Lo que indican los estudios existentes sobre esta cuestión es que, sorprendentemente o
quizá no tanto, aunque un 'hit' se debe desde luego en alguna medida a una buena
técnica comercial, no hay publicidad ni técnica de distribución capaz de hacer que una
canción sea un éxito como tampoco de impedirlo.

Al final, aunque la música, como la cultura, se localiza fundamentalmente en la


psicología individual y de las emociones, son sus cualidades sociales las que cobran
más importancia en el programa de investigación de una antropología de la música.
¿Qué es la ejecución en último término? El famoso folclorista americano Richard
Bauman me dijo una vez sencillamente: 'La ejecución es asumir la responsabilidad de
exhibir una competencia comunicativa ante una audiencia'. Sólo eso; y la antropología
de la música consiste en entender las respuestas emotivas e imaginativas de las personas
a la expresión sonora de la experiencia y de la sociabilidad humana. Si la música es el
vino del amor, sigamos bebiendo.
Traducido del inglés

Notas

1. Hay notables excepciones, por ejemplo: la Escuela de Estudios Orientales y


Africanos de Londres, la Universidad de Nueva York - la Universidad de Indiana,
Bloomington, la Universidad de Texas - Austin Northwestern University y mi propia
Universidad de Witwatersrand de Johannesburgo.

2. Clifford Geertz fue un discípulo distinguido del gran sociólogo Talcott Parsons en
Harvard durante el decenio de 1950 y su proyecto interpretativo debe mucho a los
puntos de vista de Parson sobre la cultura, en su última etapa.

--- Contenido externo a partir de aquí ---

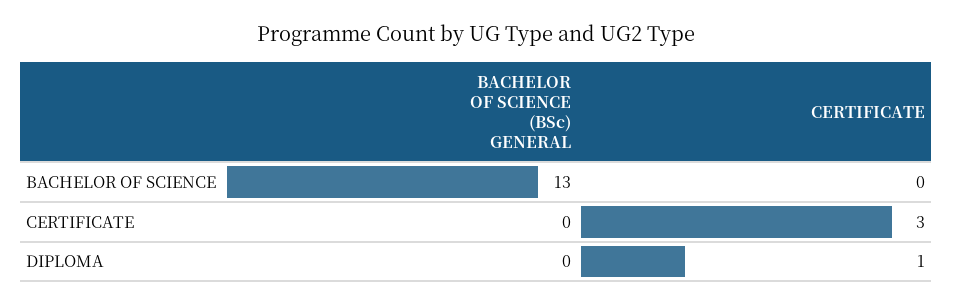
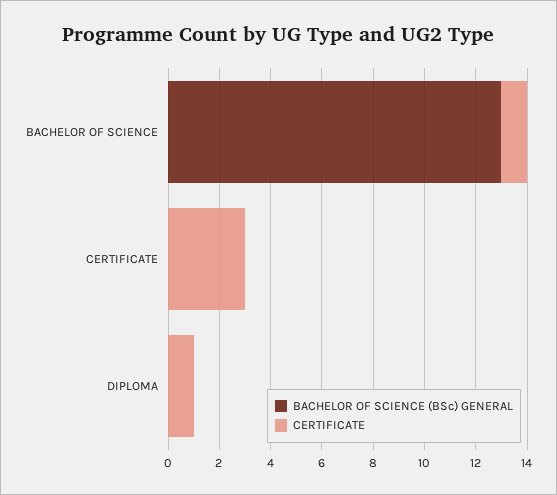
CERTIFICATE, BACHELOR OF SCIENCE: 0 -> 1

3. La modestia debería impedirme mencionar mi propia obra de este período, In


Township Tonight! South Africa's Black City Music and Theatre (1985), un estudio que
combinaba el enfoque interpretativo con una etnología histórica británica post-'Escuela
de Manchester' dominante por entonces en la antropología sudafricana. Esta obra viene
a cuento dentro de este debate porque, aunque trataba de la música, sirvió de
introducción, tolerablemente profunda, a la vida urbana de la comunidad negra en
Sudáfrica.

4. Se trata de una parafrásis mía de la observación que hizo, hace muchos años, Barbara
Babcock-Abrahams a Richard Bauman. Ambos son famosos antropólogos de la
ejecución.

5. Estas afirmaciones proceden de mis contactos con miembros de la Indiana University


School of Music (Bloomington) y del International Council of Symphony and Opera
Musicians (ICSOM) entre los cuales realicé un estudio de investigación sobre
cuestiones profesionales en 1981.

6. Afirmado en repuesta a una ponencia mía sobre la canciones de los migrantes


Basotho en Rice University, Houston, en septiembre de 1994.